Spatial Gradient Traverser
Ki · Single Ability
The Problem
Your model server CPU is at 60%, below our 80% threshold, the gradient is ignored and the terrain looks flat, so capacity planning says we're fine.
The Operation
Under this ability, the model must extract the value sequence and compute gradient vectors, first derivative as rate of change between steps. Perform slope-aware analysis via the second derivative to classify as accelerating, decelerating, or constant. If acceleration is detected, flag that change is faster than absolutes suggest. Never base predictions solely on absolute values when rate data exists. Simulate forward trajectory and identify inflection points or saturation limits. Base predictions solely absolute values rate data exists is rejected.
The Structure
Under the hood, the reasoning follows an abstraction ladder that moves up and down between concrete details and abstract patterns.

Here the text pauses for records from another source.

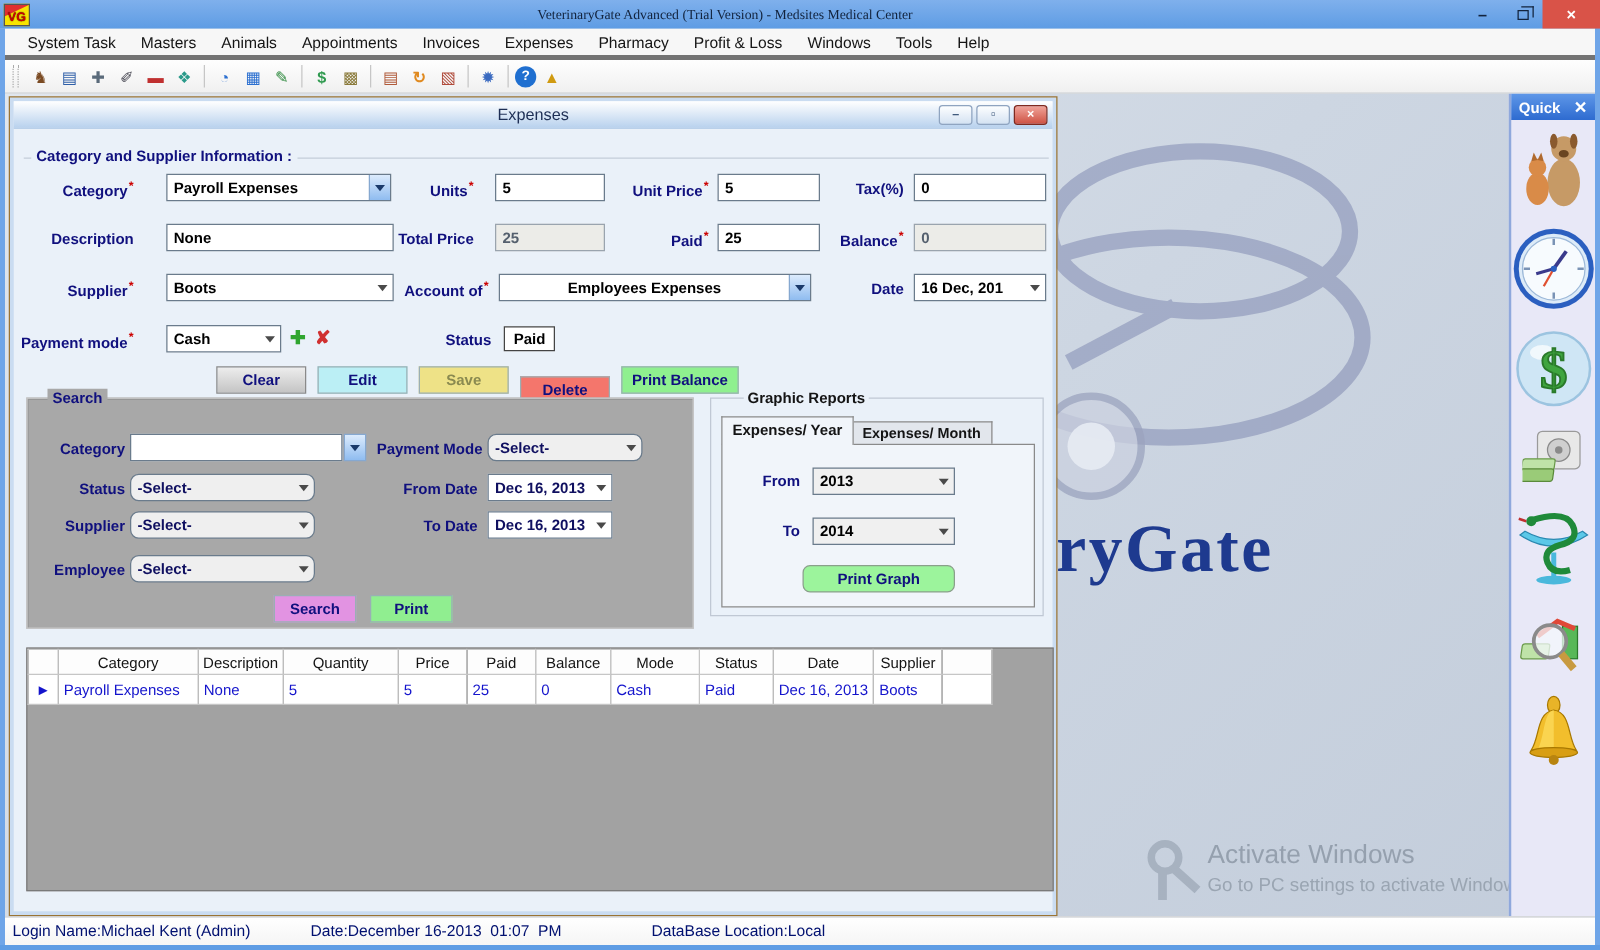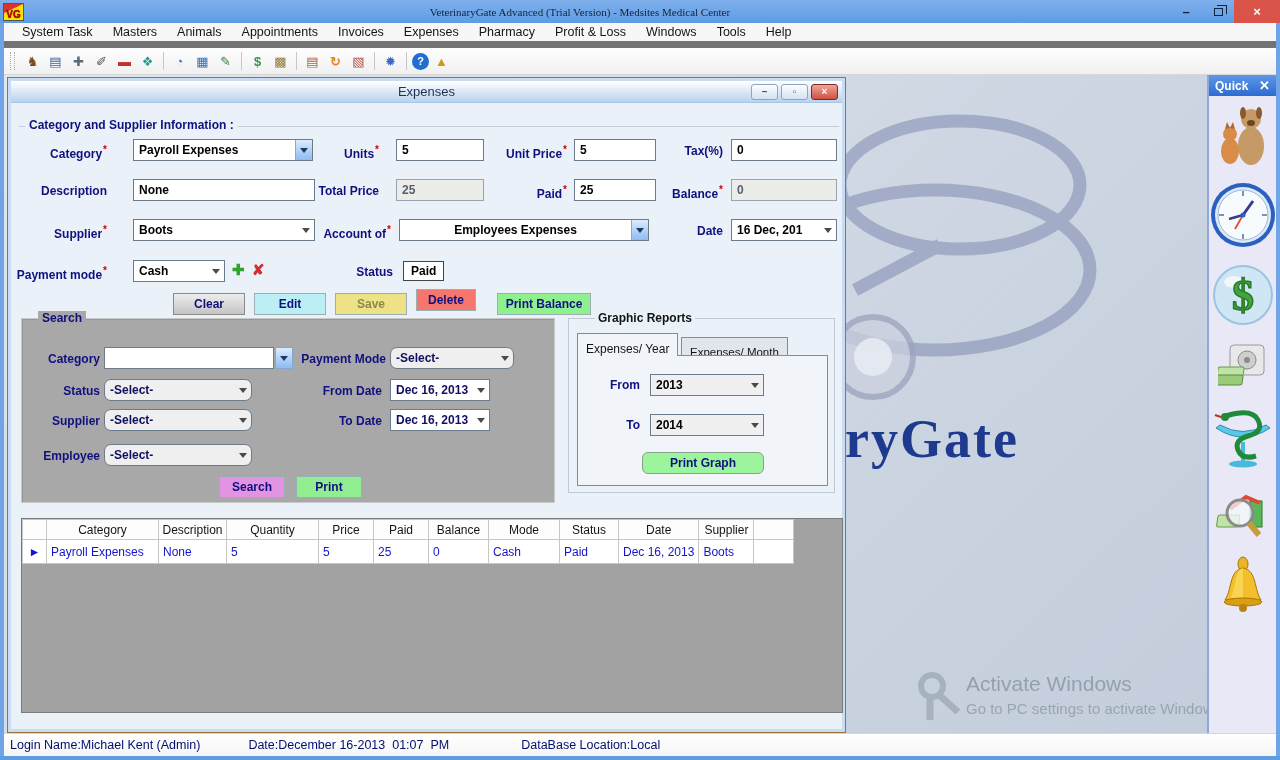--- a/index.html
+++ b/index.html
@@ -18,21 +18,21 @@
   .wtitle { position:absolute; left:0; right:120px; text-align:center; font-size:11px; color:#12233D;font-family:Liberation Serif, serif; }
   .winbtns { margin-left:auto; display:flex; height:100%; }
   .winbtn { width:32px; height:100%; display:flex; align-items:center; justify-content:center;
     color:#12233D; font-size:13px; font-weight:bold; }
   .winbtn.restore span { width:9px; height:8px; border:1px solid #12233D; background:transparent; position:relative; }
   .winbtn.restore span::before { content:""; position:absolute; left:2px; top:-4px; width:9px; height:8px;
     border:1px solid #12233D; border-bottom:none; border-left:none; }
   .winbtn.close { width:46px; background:#D95348; color:#fff; }
 
   .menubar { position:absolute; left:4px; top:23px; width:1272px; height:25px; background:#F7F7F7;
-    border-bottom:7px solid #737373; display:flex; align-items:center; padding-left:8px;
+    border-bottom:4px solid #737373; display:flex; align-items:center; padding-left:8px;
     font-size:12.5px; color:#151515; }
   .menubar span { padding:0 10px; cursor:default; }
 
   .toolbar { position:absolute; left:4px; top:48px; width:1272px; height:27px;
     background:linear-gradient(#FEFEFE,#F0F0F0); border-bottom:1px solid #D8D8D8;
     display:flex; align-items:center; padding-left:6px; }
   .grip { width:5px; height:18px; border-left:1px dotted #AAA; border-right:1px dotted #AAA; margin-right:6px; }
   .tbi { width:21px; height:21px; display:flex; align-items:center; justify-content:center;
     font-size:13px; margin:0 1px; border-radius:3px; }
   .tsep { width:1px; height:18px; background:#C6C6C6; margin:0 4px; }
@@ -118,22 +118,22 @@
   .searchbox { position:absolute; left:10px; top:237px; width:534px; height:185px;
     background:#A8A8A8; border:1px solid #C9C9C9; box-shadow:inset 1px 1px 0 #969696; }
   .searchbox .legend { position:absolute; left:16px; top:-8px; background:#A8A8A8; padding:0 4px;
     font-weight:bold; color:#10107E; font-size:12px; }
   .searchbox .lbl { color:#10107E; }
 
   .reportsbox { position:absolute; left:557px; top:237px; width:267px; height:175px;
     background:#EAF1F9; border:1px solid #C0C8D4; }
   .reportsbox .legend { position:absolute; left:8px; top:-8px; background:#EAF1F9; padding:0 3px;
     font-weight:bold; color:#141414; font-size:12px;margin-left:18px; }
-  .tab { position:absolute; font-weight:normal; font-size:12px; color:#141414;
-    border:1px solid #8A8A8A; border-bottom:none; padding:8px 8px; white-space:nowrap; cursor:pointer; }
+  .tab { position:absolute; font-weight:bold; font-size:12px; color:#141414;
+    border:1px solid #8A8A8A; border-bottom:none; padding:3px 8px; white-space:nowrap; cursor:pointer; }
   .tab.active { left:8px; top:14px; background:#F1F5FA; z-index:2; height:23px; }
   .tab.inactive { left:112px; top:18px; background:#E2E6EC; height:19px; font-size:11.5px; }
   .tabpanel { position:absolute; left:8px; top:36px; width:251px; height:131px;
     border:1px solid #8A8A8A; background:#F1F5FA; }
 
   .gridwrap { position:absolute; left:10px; top:437px; width:822px; height:195px;
     background:#A2A2A2; border:1px solid #7A7A7A; }
   table.grid { border-collapse:collapse; table-layout:fixed; }
   table.grid th { background:#FDFDFD; color:#141414; font-weight:normal; font-size:12px;
     border:1px solid #C6C6C6; height:20px; padding:0 3px; overflow:hidden; }
@@ -370,21 +370,21 @@
         <div class="ca"></div>
     </div>
     <span class="miniicon" style="left:221px;top:180px;color:#2FA52F">✚</span>
     <span class="miniicon" style="left:241px;top:180px;color:#D03030">✘</span>
     <span class="lbl" style="left:330px;top:184px;width:52px"><span>Status</span></span>
     <div class="statusbox" style="left:392px;top:180px">Paid</div>
 
     <div class="dlgbtn b-clear" style="left:162px;top:212px;width:72px">Clear</div>
     <div class="dlgbtn b-edit" style="left:243px;top:212px;width:72px">Edit</div>
     <div class="dlgbtn b-save" style="left:324px;top:212px;width:72px">Save</div>
-    <div class="dlgbtn b-del" style="left:405px;top:208px;width:60px">Delete</div>
+    <div class="dlgbtn b-del" style="left:405px;top:220px;width:72px">Delete</div>
     <div class="dlgbtn b-pb" style="left:486px;top:212px;width:94px">Print Balance</div>
 
     <div class="searchbox">
       <div class="legend">Search</div>
 
       <span class="lbl" style="left:2px;top:33px;width:76px"><span>Category</span></span>
       <div class="combo" style="left:82px;top:28px;width:170px">
         <div class="cv"></div>
       </div>
       <div class="bluebtn" style="left:253px;top:28px"></div>

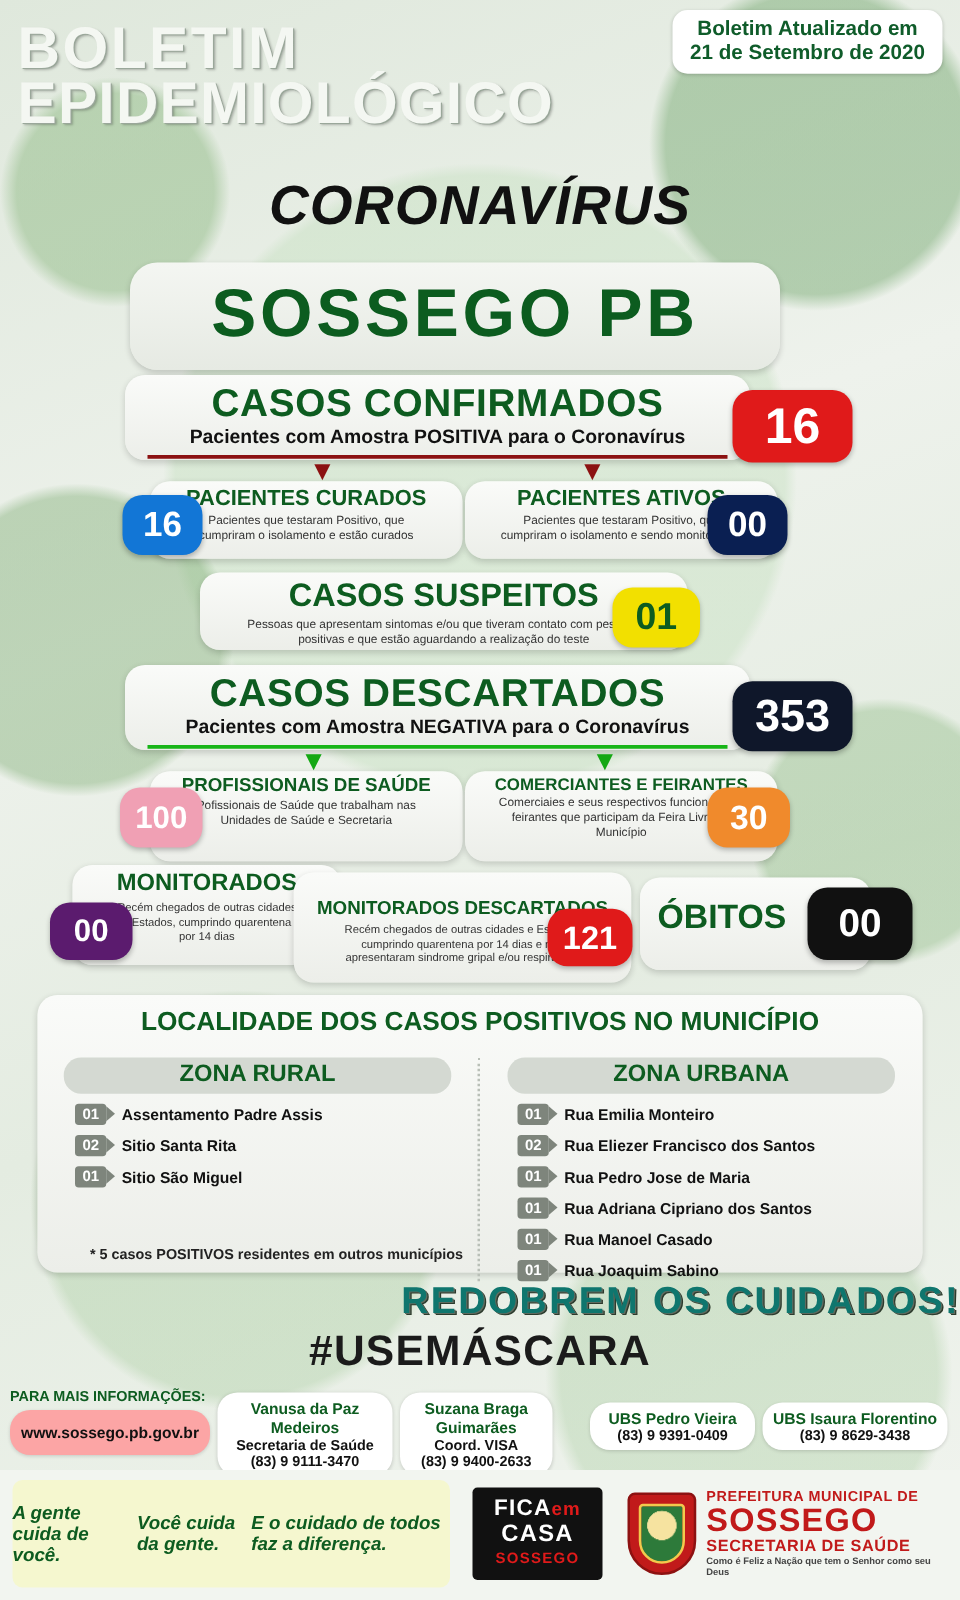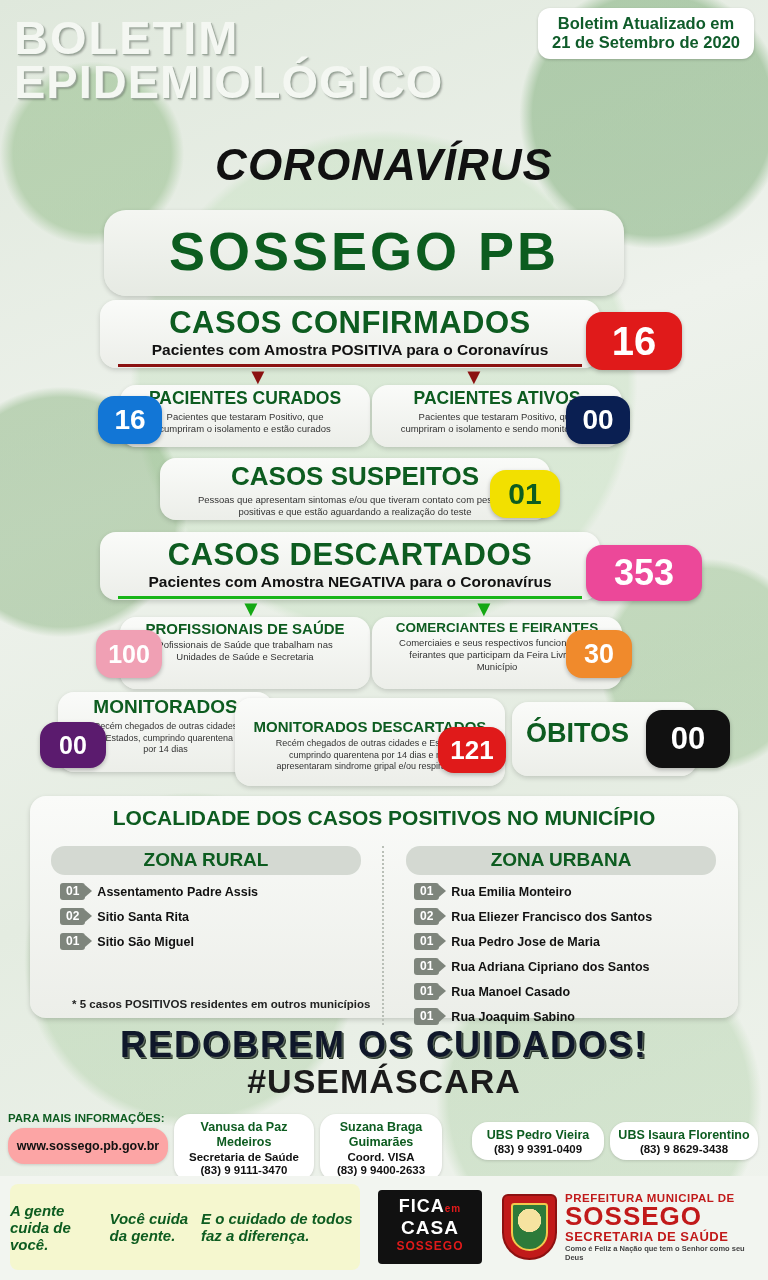--- a/index.html
+++ b/index.html
@@ -92,21 +92,21 @@
   #suspeitos { top: 458px; left: 160px; width: 390px; height: 62px; }
   #suspeitos .t1 { text-align: center; font-size: 26px; font-weight: bold; color: #0d5c20; padding-top: 3px; }
   #suspeitos .t2 { text-align: center; font-size: 9.5px; color: #333; line-height: 1.3; padding: 2px 30px 0; }
   #susp-badge { top: 470px; left: 490px; width: 70px; height: 48px; background: #f2e000; color: #0d5c20; font-size: 30px; }
 
   
   #descartados { top: 532px; left: 100px; width: 500px; height: 68px; }
   #descartados .t1 { text-align: center; font-size: 31px; font-weight: bold; color: #0d5c20; padding-top: 5px; letter-spacing: .5px; }
   #descartados .t2 { text-align: center; font-size: 15.5px; font-weight: bold; color: #111; }
   #descartados .rule { height: 3px; background: #17b517; margin: 5px 18px 0; }
-  #desc-badge { top: 545px; left: 586px; width: 116px; height: 56px; background: #ec4899; color: #fff; font-size: 36px; }
+  #desc-badge { top: 545px; left: 586px; width: 96px; height: 56px; background: #0f172a; color: #fff; font-size: 36px; }
   .arrow-g { position: absolute; color: #14a814; font-size: 22px; }
 
   #prof { top: 617px; left: 120px; width: 250px; height: 72px; }
   #comer { top: 617px; left: 372px; width: 250px; height: 72px; }
   #prof-badge { top: 630px; left: 96px; width: 66px; height: 48px; background: #f0a0b4; font-size: 25px; }
   #comer-badge { top: 630px; left: 566px; width: 66px; height: 48px; background: #f08a2c; font-size: 27px; }
 
   
   #monit { top: 692px; left: 58px; width: 215px; height: 80px; }
   #monit .t1 { text-align: center; font-size: 19px; font-weight: bold; color: #0d5c20; padding-top: 4px; }
@@ -139,23 +139,23 @@
   }
   .loc-num::after {
     content: ""; position: absolute; right: -7px; top: 2px;
     border-left: 7px solid #7e857c; border-top: 6px solid transparent; border-bottom: 6px solid transparent;
   }
   .loc-txt { font-size: 12.5px; font-weight: bold; color: #111; margin-left: 6px; }
   .foot-note { position: absolute; bottom: 8px; left: 42px; font-size: 11.5px; font-weight: bold; color: #222; }
 
   
   .redobrem {
-    position: absolute; top: 1024px; left: 0; width: 768px; text-align: center;
-    font-size: 36px; font-weight: bold; letter-spacing: 2px;
-    color: #0f172a; text-shadow: 1px 1px 0 #5f6b5f, 2px 2px 0 #2c3a2c;
+    position: absolute; top: 1024px; left: 0; width: 768px; text-align: right;
+    font-size: 30px; font-weight: bold; letter-spacing: 2px;
+    color: #0f766e; text-shadow: 1px 1px 0 #5f6b5f, 2px 2px 0 #2c3a2c;
   }
   .usemascara {
     position: absolute; top: 1062px; left: 0; width: 768px; text-align: center;
     font-size: 34px; font-weight: bold; letter-spacing: 1px;
     color: #1b1b1b;
   }
 
   
   #contact-strip { position: absolute; top: 1104px; left: 0; width: 768px; height: 68px; }
   .ci-label { position: absolute; top: 8px; left: 8px; font-size: 11.5px; font-weight: bold; color: #0d5c20; }
@@ -178,21 +178,21 @@
     position: absolute; top: 8px; left: 10px; width: 350px; height: 86px;
     background: #f5f7cf; border-radius: 8px; display: flex; flex-direction: row;
     align-items: center; justify-content: center; gap: 2px;
   }
   .care-box div { font-size: 15px; font-weight: bold; font-style: italic; color: #0d5c20; }
   .fica {
     position: absolute; top: 14px; left: 378px; width: 104px; height: 74px;
     background: #111; border-radius: 4px; color: #fff; text-align: center; padding-top: 6px;
   }
   .fica .r1 { font-size: 18px; font-weight: bold; letter-spacing: 1px; }
-  .fica .r1 i { color: #e01a1a; font-style: normal; font-size: 10px; }
+  .fica .r1 i { color: #e01a1a; font-style: normal; font-size: 15px; }
   .fica .r2 { font-size: 19px; font-weight: bold; letter-spacing: 1px; }
   .fica .r3 { font-size: 12px; font-weight: bold; color: #e01a1a; letter-spacing: 1px; }
   .pref { position: absolute; top: 12px; left: 502px; width: 252px; height: 78px; display: flex; align-items: center; gap: 8px; }
   .crest {
     width: 58px; height: 66px; background: #c11a1a; border-radius: 6px 6px 28px 28px;
     border: 2px solid #8d1111; position: relative;
   }
   .crest::after {
     content: ""; position: absolute; inset: 7px; border: 2px solid #f2c94c; border-radius: 4px 4px 22px 22px;
     background: radial-gradient(circle at 50% 35%, #f6e3a0 0 35%, #2d7a3a 36% 100%);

If only absolute values are compared without examining how fast they are changing, rate-of-change reasoning was omitted.
Haki · Multi Ability
Synergy Topology
In Haki mode, the API retrieves the primary ability first, then fans out to three synergy roles that compound its reasoning.
When retrieved in Haki mode, these four abilities don't run in sequence. They merge into a single injection where the dependency grounds the reasoning context, the amplifier sharpens the primary's output, and the alternative provides a fallback path if the primary's topology cannot converge. The result is a multi-angle reasoning scaffold that covers failure modes no single ability can reach alone.